A large body of evidence suggests that TCS of the substantia nigra can help diagnose idiopathic Parkinson's disease (IPD). The problem is that almost all these studies were retrospective and involved patients with well-established diagnoses and long disease duration.
The diagnostic accuracy of TCS in early stage Parkinson's disease is not sufficient for routine clinical use.
Strengths and limitations of this study
Strength of our study is its guaranteed prospective nature: we registered this study prospectively and we carried it out exactly as proposed in the published protocol. It is the largest prospective study on this technique in this patient population up till now.
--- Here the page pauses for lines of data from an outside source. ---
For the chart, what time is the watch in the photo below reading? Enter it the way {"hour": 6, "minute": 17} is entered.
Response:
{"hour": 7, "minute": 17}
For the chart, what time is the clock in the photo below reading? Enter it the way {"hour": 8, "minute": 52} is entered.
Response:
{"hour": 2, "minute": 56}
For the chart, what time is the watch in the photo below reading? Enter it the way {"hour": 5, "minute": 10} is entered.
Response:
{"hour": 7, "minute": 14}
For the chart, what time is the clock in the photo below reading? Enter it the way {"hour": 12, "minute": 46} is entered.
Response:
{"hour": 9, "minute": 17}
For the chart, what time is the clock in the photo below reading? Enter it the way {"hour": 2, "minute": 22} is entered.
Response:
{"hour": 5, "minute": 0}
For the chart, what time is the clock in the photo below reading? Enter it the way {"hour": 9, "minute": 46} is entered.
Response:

At inclusion we excluded the patients with already a clear diagnosis, thus closely mimicking the clinical situation in which the neurologist would need an additional tool for diagnostic workup.
A limitation, as in all these studies, is the lack of an objective gold standard, that is, neuropathological analysis. We used clinical diagnosis after 2 years follow-up as gold standard. Longer follow-up periods will probably increase diagnostic accuracy, but will also lead to higher attrition rates in these elderly populations.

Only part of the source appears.